The following was received via fax from the State of
Colorado.
A medical licensee notified the [Colorado Department of Health] of a misadministration during a HDR [High Dose Rate Afterloader] procedure. A positioning error resulted in an estimated dose of 700 Rads to the wrong site.
No other details are available at this time.
The Department has initiated an investigation of this incident.
The licensee did not provide the State with an event date and time in the initial event report.

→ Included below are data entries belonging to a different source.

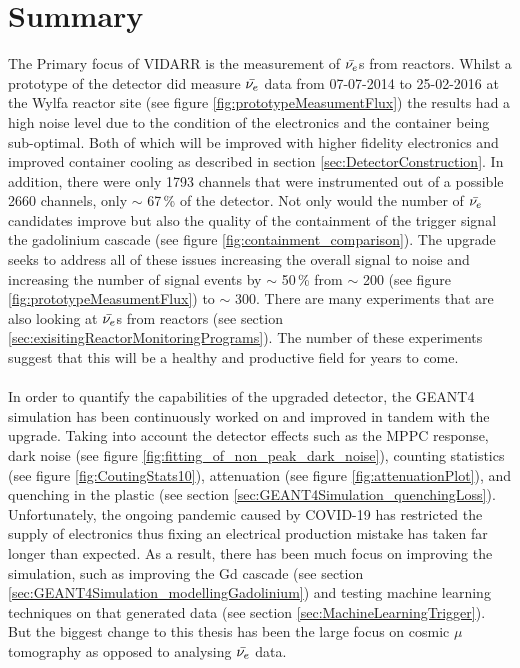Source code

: 
\chapter{Summary}

\ifpdf
    \graphicspath{{Chapter7/Figs/Raster/}{Chapter6/Figs/PDF/}{Chapter6/Figs/}}
\else
    \graphicspath{{Chapter7/Figs/Vector/}{Chapter7/Figs/}}
\fi

The Primary focus of VIDARR is the measurement of $\Bar{\nu_e}$s from reactors. Whilst a prototype of the detector did measure $\Bar{\nu_e}$ data from 07-07-2014 to 25-02-2016 at the Wylfa reactor site (see figure \ref{fig:prototypeMeasumentFlux}) the results had a high noise level due to the condition of the electronics and the container being sub-optimal. Both of which will be improved with higher fidelity electronics and improved container cooling as described in section \ref{sec:DetectorConstruction}. In addition, there were only 1793 channels that were instrumented out of a possible 2660 channels, only $\sim$ 67\,\% of the detector. Not only would the number of $\Bar{\nu_e}$ candidates improve but also the quality of the containment of the trigger signal the gadolinium cascade (see figure \ref{fig:containment_comparison}). The upgrade seeks to address all of these issues increasing the overall signal to noise and increasing the number of signal events by $\sim$ 50\,\% from $\sim$ 200 (see figure \ref{fig:prototypeMeasumentFlux}) to $\sim$ 300. There are many experiments that are also looking at $\Bar{\nu_e}$s from reactors (see section \ref{sec:exisitingReactorMonitoringPrograms}). The number of these experiments suggest that this will be a healthy and productive field for years to come.
\\\\In order to quantify the capabilities of the upgraded detector, the GEANT4 simulation has been continuously worked on and improved in tandem with the upgrade. Taking into account the detector effects such as the MPPC response, dark noise (see figure \ref{fig:fitting_of_non_peak_dark_noise}), counting statistics (see figure \ref{fig:CoutingStats10}), attenuation (see figure \ref{fig:attenuationPlot}), and quenching in the plastic (see section \ref{sec:GEANT4Simulation_quenchingLoss}). Unfortunately, the ongoing pandemic caused by COVID-19 has restricted the supply of electronics thus fixing an electrical production mistake has taken far longer than expected. As a result, there has been much focus on improving the simulation, such as improving the Gd cascade (see section \ref{sec:GEANT4Simulation_modellingGadolinium}) and testing machine learning techniques on that generated data (see section \ref{sec:MachineLearningTrigger}). But the biggest change to this thesis has been the large focus on cosmic $\mu$ tomography as opposed to analysing $\Bar{\nu_e}$ data.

The following information was received by the State of Colorado via fax:
The [State of Colorado Department of Health] received the following information from the medical physicist who reported the misadministration involving a therapy treatment with a High Dose rate Remote Afterloader (HDR) at Penrose St. Francis Hospital in Colorado Springs, Colorado.
-The date of the misadministration was 7/21/09.
-Because of the error, the dose was delivered to the entrance of the vagina, rather than intrauteral.
-The patient's physician and the patient have been informed of the incident.
-The applicator used in this procedure uses a collet to hold a 3 mm source tube in place. There may have been a problem with the collet, which allowed the source tube to move.
-The licensee instituted corrective actions, which include additional training for all staff involved in HDR therapy treatments, and an additional check of the applicator prior to start of treatment.
A full report from the medical physicist is expected within the next 7 days.
No other details are available at this time.
The Department has initiated an investigation of this incident.
Notified R4DO (Jones) and FSME EO (Villamar).
A Medical Event may indicate potential problems in a medical facility's use of radioactive materials. It does not necessarily result in harm to the patient.